Passage to read:
####
Kawakami's frontispiece set below the original Dutch title, is signed with his real name 冬崖川寛, rather than his artist name 川上冬崖, with an appended character indicating that his drawings are copies.

The notation to the left of the two illustrations, tells us that the original Dutch version, a "historical novel,"  has twenty-six illustrations, one appearing in each chapter, but this version only uses two, namely the fifth and seventh illustration.[1]

「原本一章ごとに挿絵ありて所謂(いわゆる)出像の稗史(はいし:小説)なり。 今その一・ 二をこゝに出して其(その)他を略す。 即(すなわち)第五章と第七章のとなり」[2]

[1] "The Study of Illustrations of Robinson Crusoe in Early Modern East Asia," Li Yun, appearing in Asia and The World, Volume 2, Social Sciences Academic Press (China).

[2] transcription taken from the blog of Sumi Haruo [access by invitation only]

1942 Woodblock Reproductions Appearing in Masuda Gorō's "Bakeitei Zakki"
####
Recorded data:
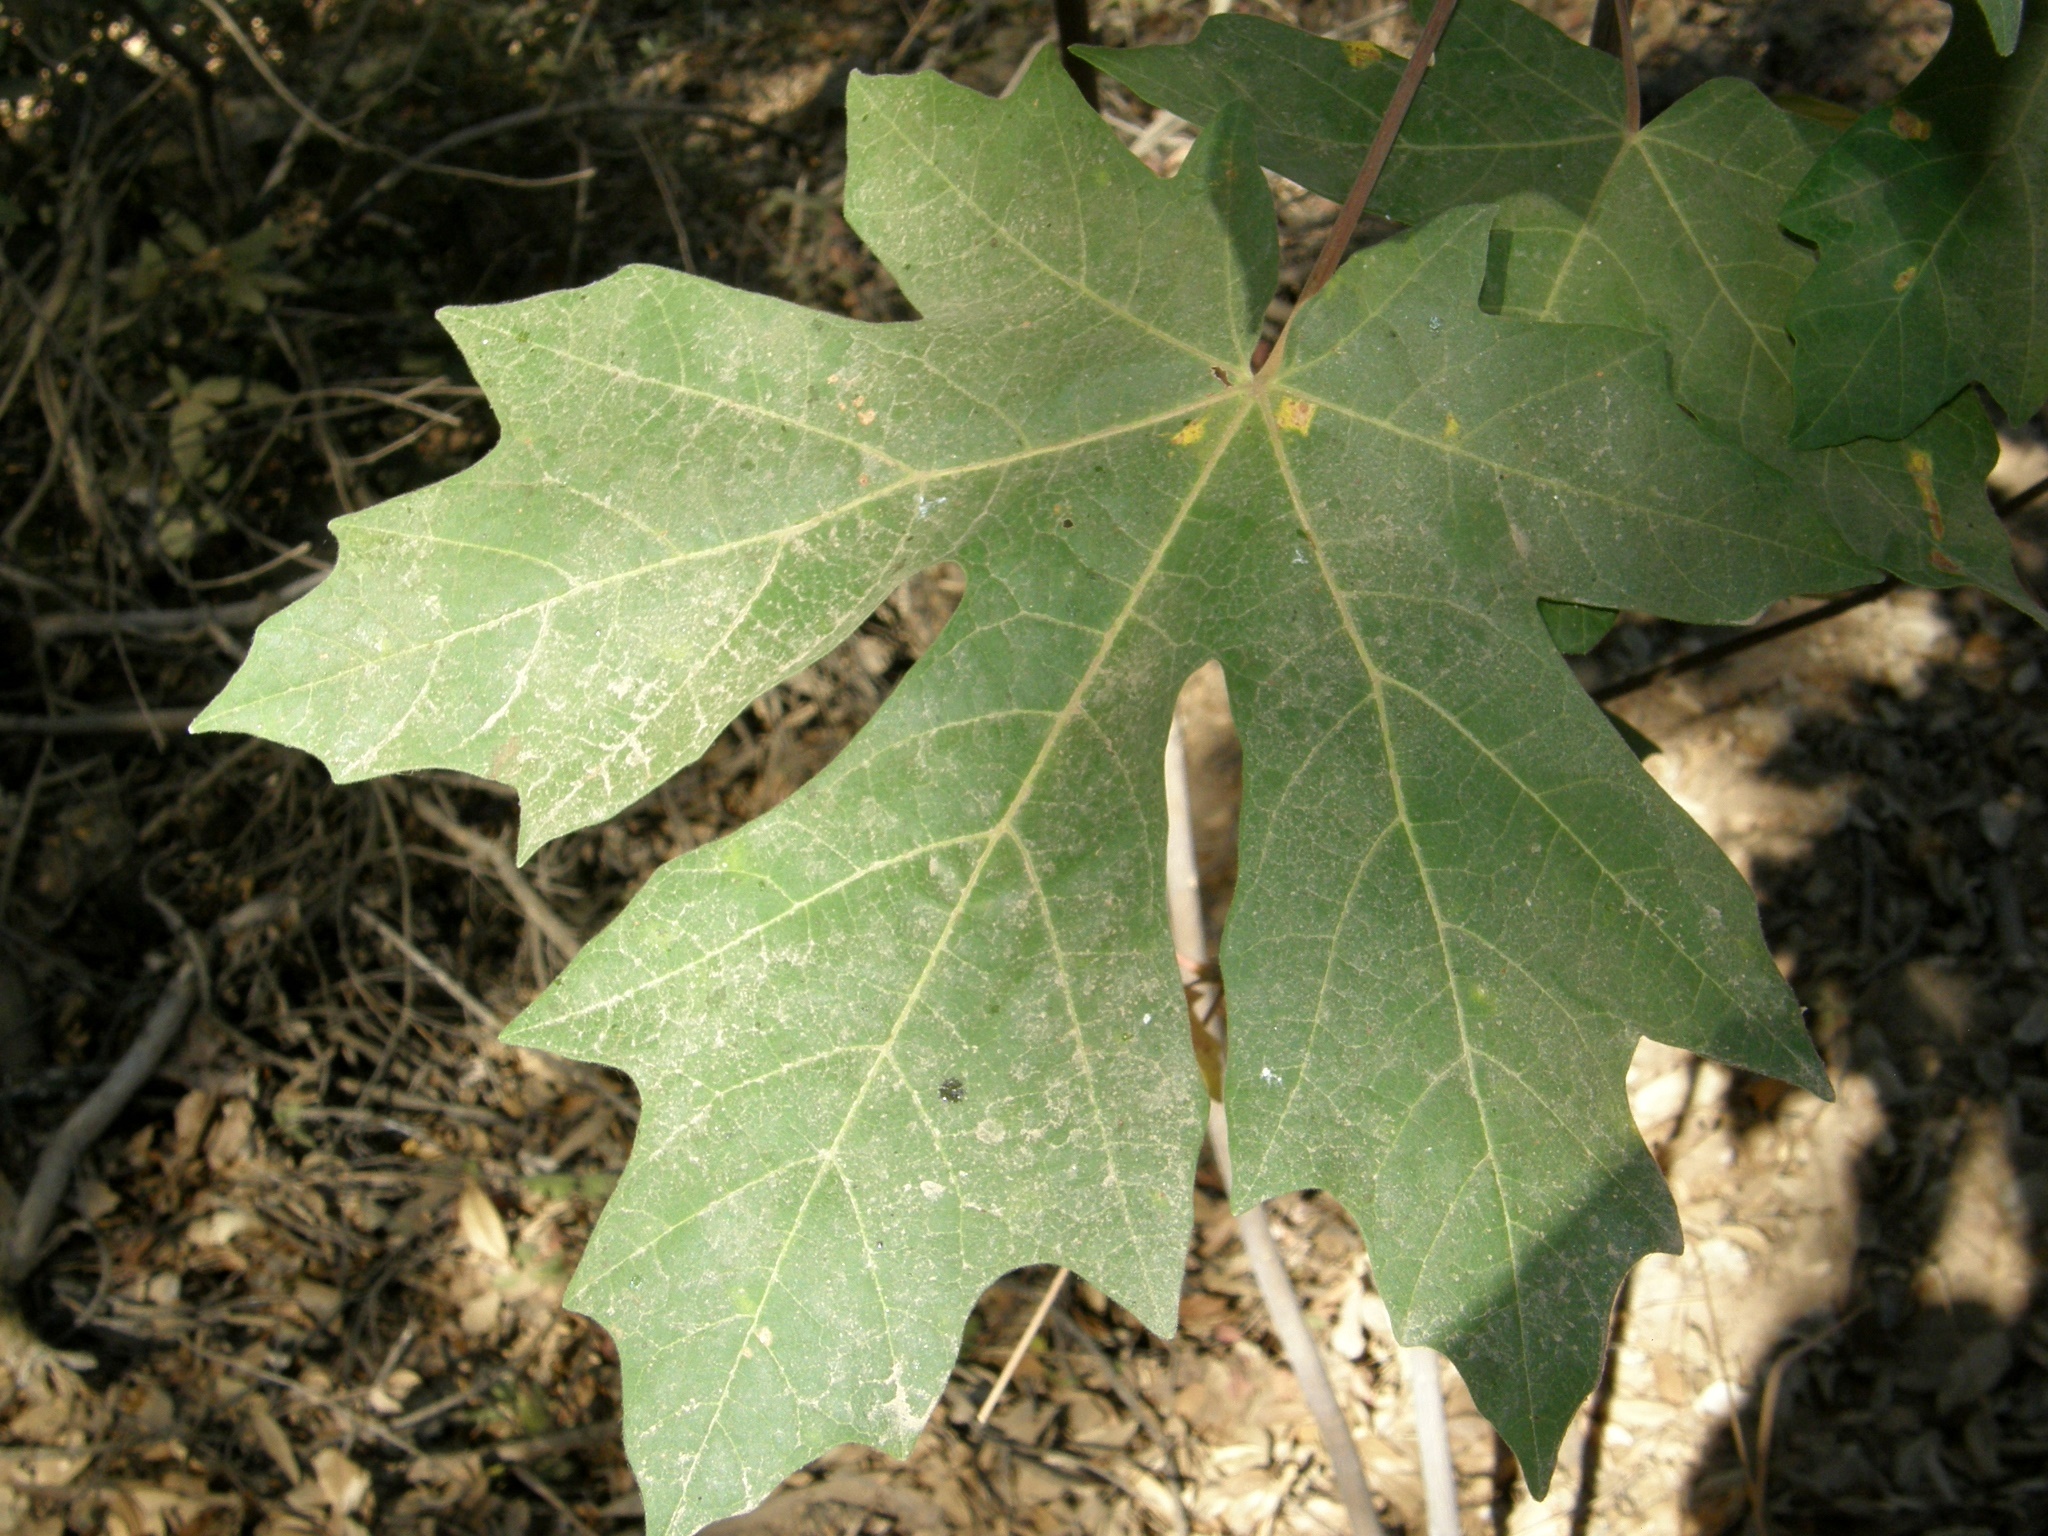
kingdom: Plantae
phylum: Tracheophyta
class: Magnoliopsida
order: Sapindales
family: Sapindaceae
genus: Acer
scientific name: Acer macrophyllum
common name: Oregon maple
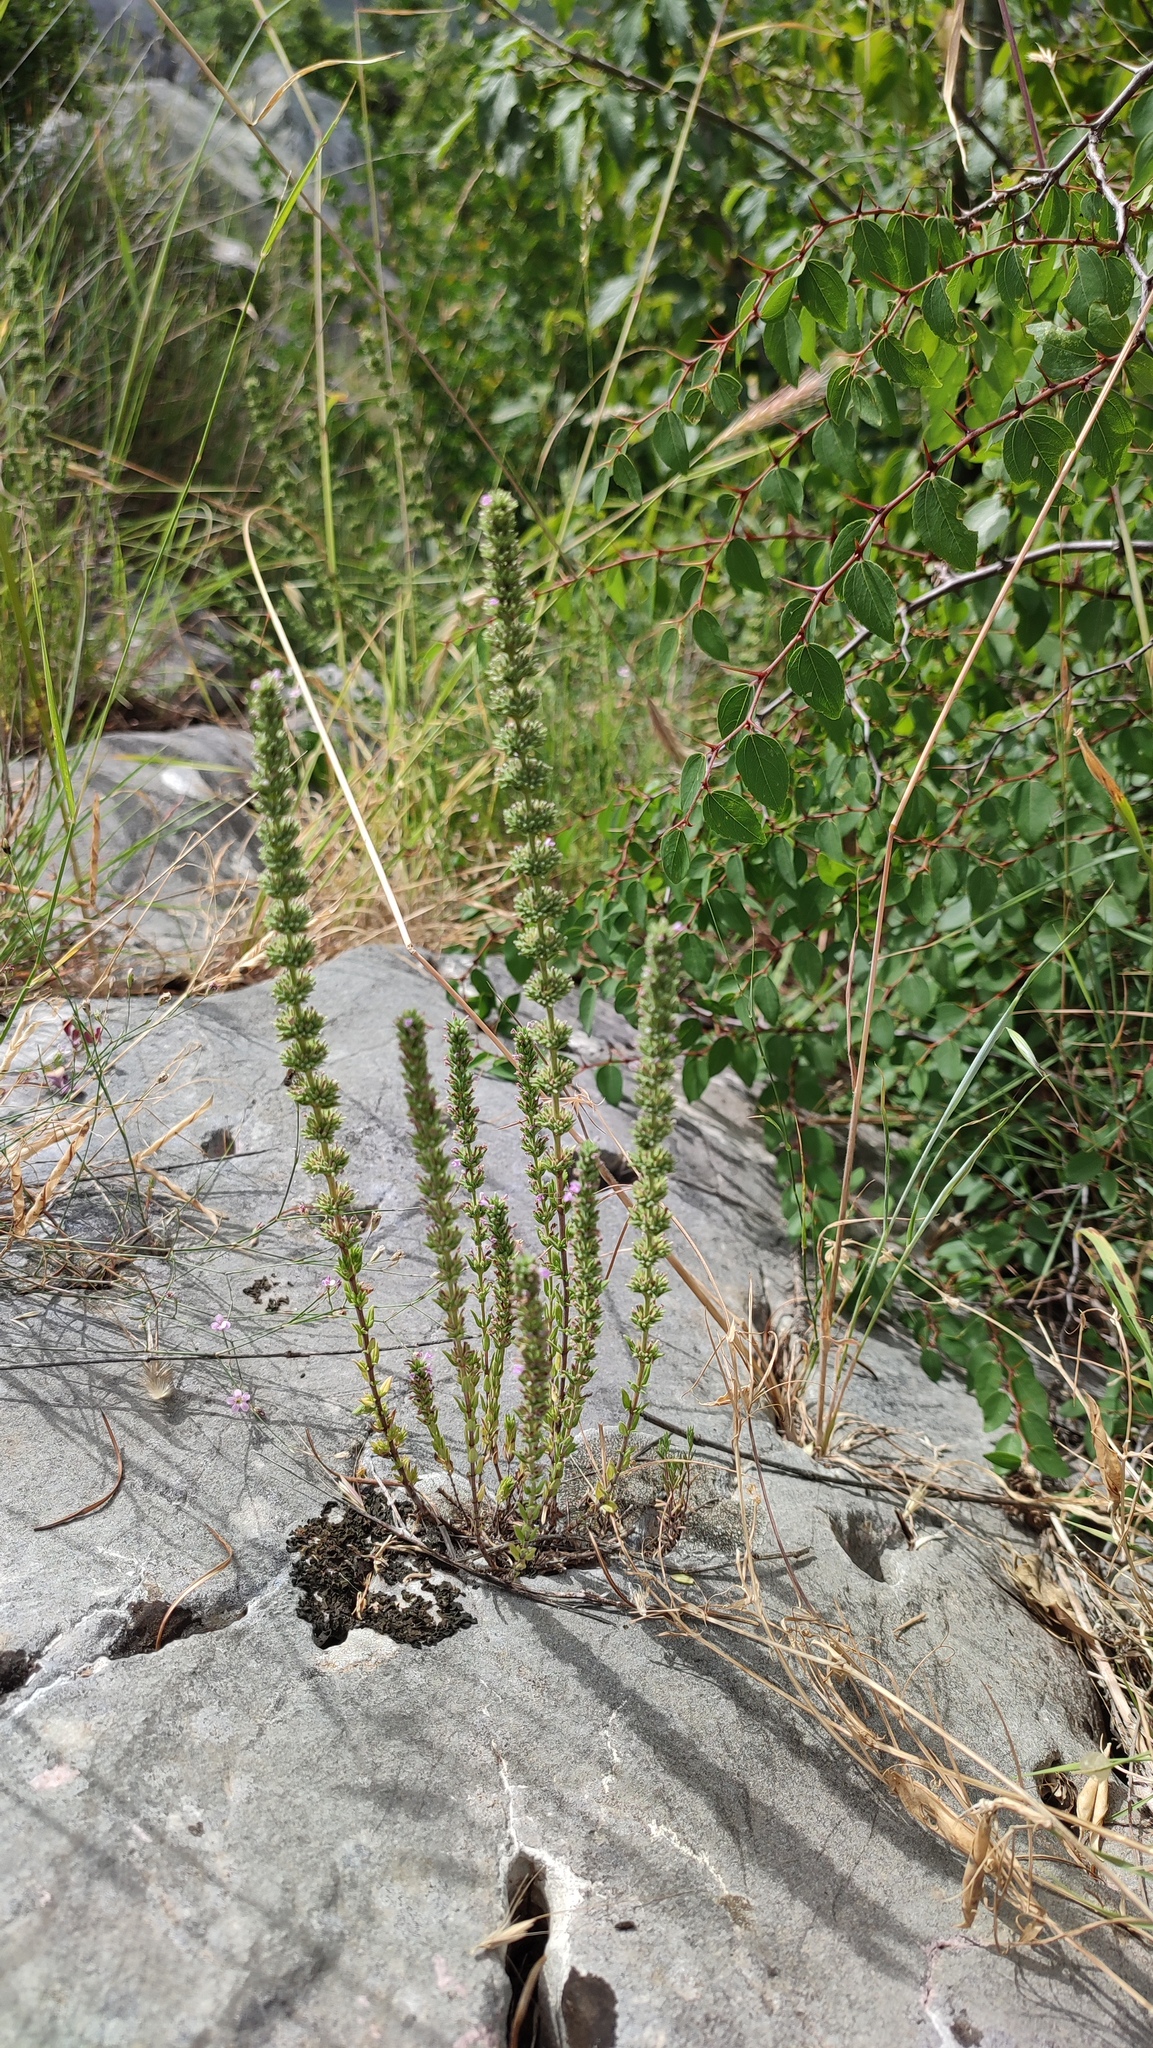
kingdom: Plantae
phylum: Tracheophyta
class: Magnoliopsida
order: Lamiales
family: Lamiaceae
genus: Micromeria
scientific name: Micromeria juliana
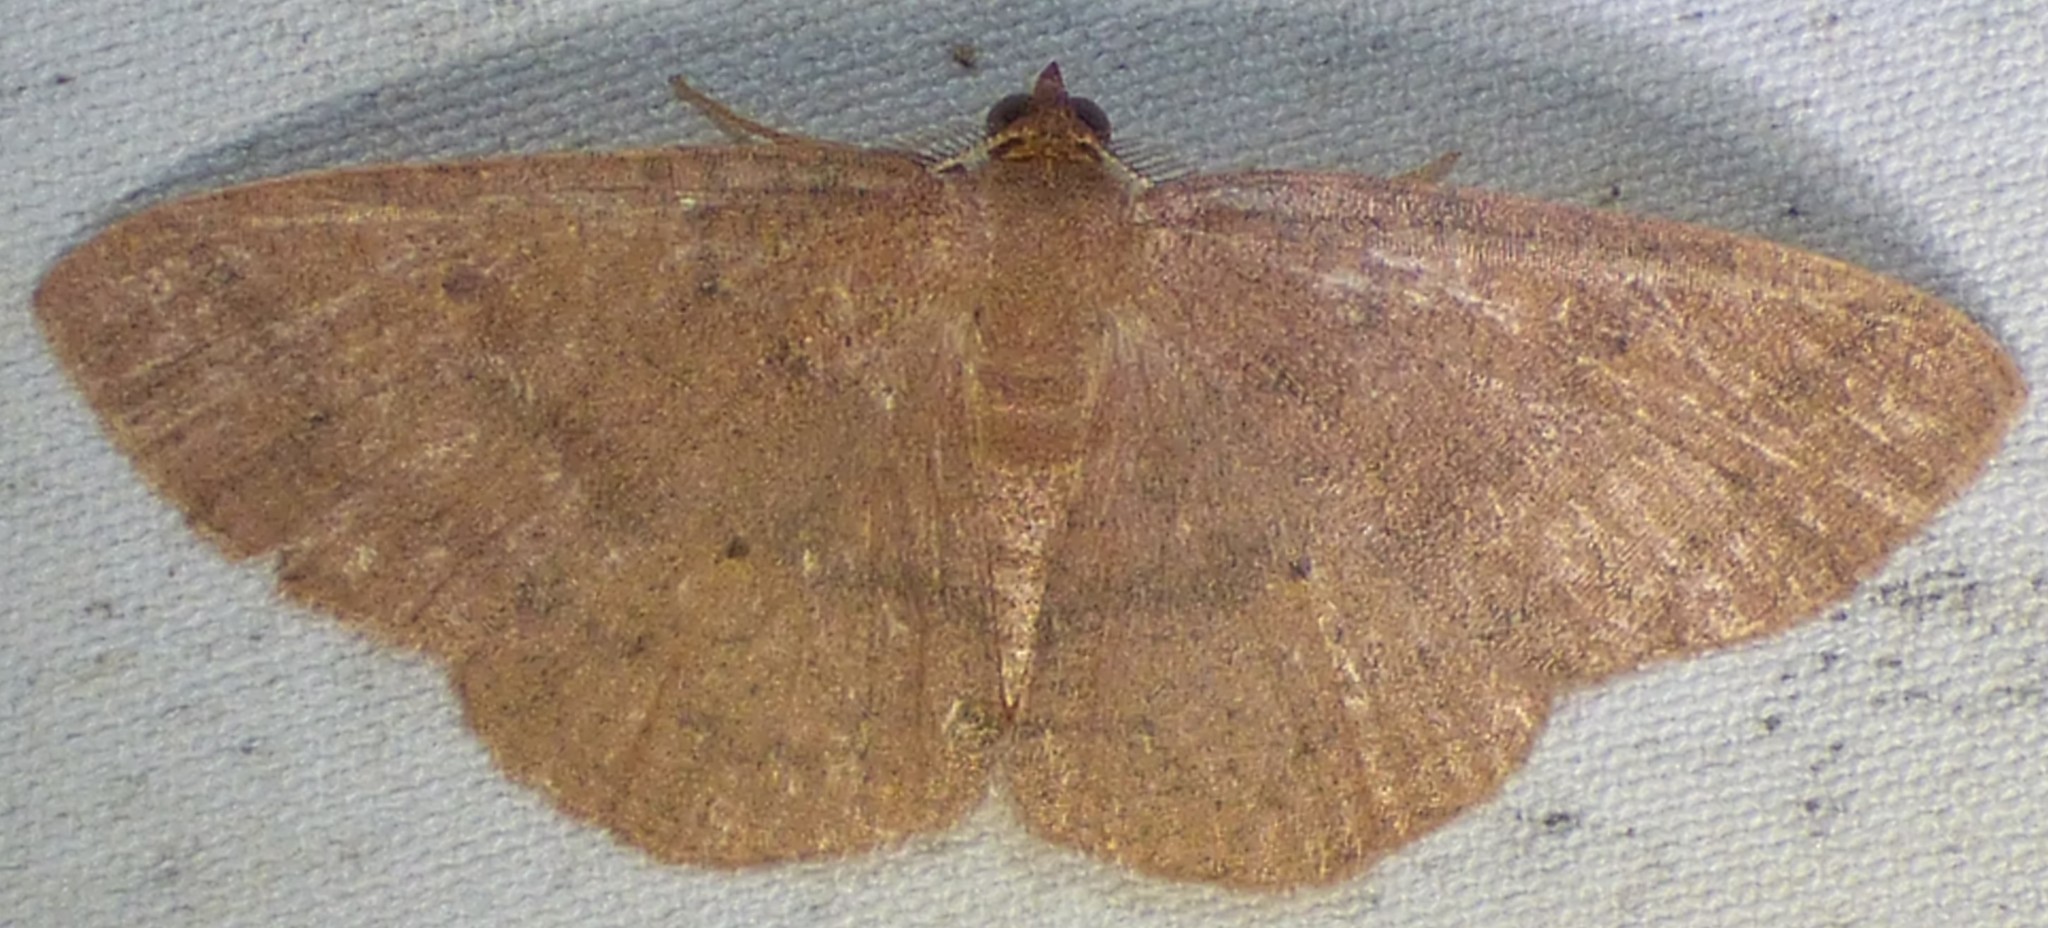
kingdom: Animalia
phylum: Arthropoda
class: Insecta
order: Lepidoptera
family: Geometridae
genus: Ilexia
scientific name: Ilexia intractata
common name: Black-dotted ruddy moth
####
Your tasks:
(A) List every person's name that the passage on the illustrations gives in Latin letters.
(B) Answer these questions from the passage on the illustrations:
(i) How many illustrations does the original Dutch version have?
(ii) Which of those illustrations does this version use?
(iii) Where was the transcription in note [2] taken from?
(C) From the passage on the illustrations, copy the part that opens with the words containing "Kawakami's frontispiece set" and closes with "Academic Press (China).".

Answers per task:
(A) Kawakami, Li Yun, Sumi Haruo, Masuda Gorō

(B)
(i) Twenty-six, one in each chapter.
(ii) The fifth and the seventh.
(iii) From the blog of Sumi Haruo.

(C)
Kawakami's frontispiece set below the original Dutch title, is signed with his real name 冬崖川寛, rather than his artist name 川上冬崖, with an appended character indicating that his drawings are copies.

The notation to the left of the two illustrations, tells us that the original Dutch version, a "historical novel,"  has twenty-six illustrations, one appearing in each chapter, but this version only uses two, namely the fifth and seventh illustration.[1]

「原本一章ごとに挿絵ありて所謂(いわゆる)出像の稗史(はいし:小説)なり。 今その一・ 二をこゝに出して其(その)他を略す。 即(すなわち)第五章と第七章のとなり」[2]

[1] "The Study of Illustrations of Robinson Crusoe in Early Modern East Asia," Li Yun, appearing in Asia and The World, Volume 2, Social Sciences Academic Press (China).